WHAT THIS TASK INVOLVES: Copy out the part of the rows below that starts with the line containing "### FedEx Ground Canada" and runs to the end of the rows, keeping every line as it is.

# # # #

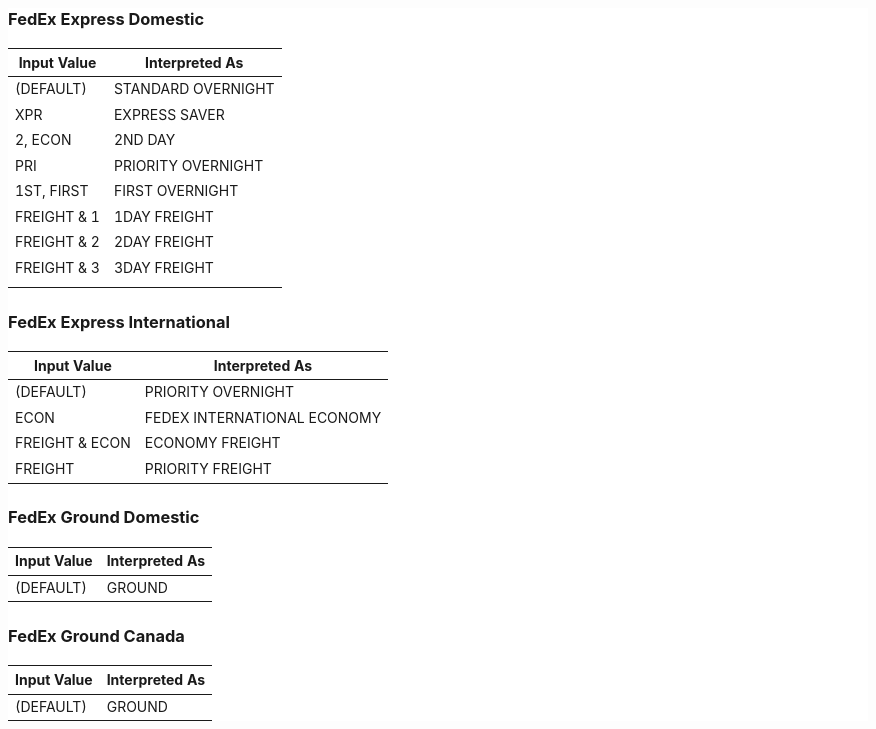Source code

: 
### FedEx Express Domestic




| Input Value | Interpreted As |
| --- | --- |
| (DEFAULT) | STANDARD OVERNIGHT |
| XPR | EXPRESS SAVER |
| 2, ECON | 2ND DAY |
| PRI | PRIORITY OVERNIGHT |
| 1ST, FIRST | FIRST OVERNIGHT |
| FREIGHT & 1 | 1DAY FREIGHT |
| FREIGHT & 2 | 2DAY FREIGHT |
| FREIGHT & 3 | 3DAY FREIGHT |
|  |  |


### FedEx Express International




| Input Value | Interpreted As |
| --- | --- |
| (DEFAULT) | PRIORITY OVERNIGHT |
| ECON | FEDEX INTERNATIONAL ECONOMY |
| FREIGHT & ECON | ECONOMY FREIGHT |
| FREIGHT | PRIORITY FREIGHT |


### FedEx Ground Domestic




| Input Value | Interpreted As |
| --- | --- |
| (DEFAULT) | GROUND |


### FedEx Ground Canada




| Input Value | Interpreted As |
| --- | --- |
| (DEFAULT) | GROUND |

# # # #

EXERCISE SOLUTION:
### FedEx Ground Canada




| Input Value | Interpreted As |
| --- | --- |
| (DEFAULT) | GROUND |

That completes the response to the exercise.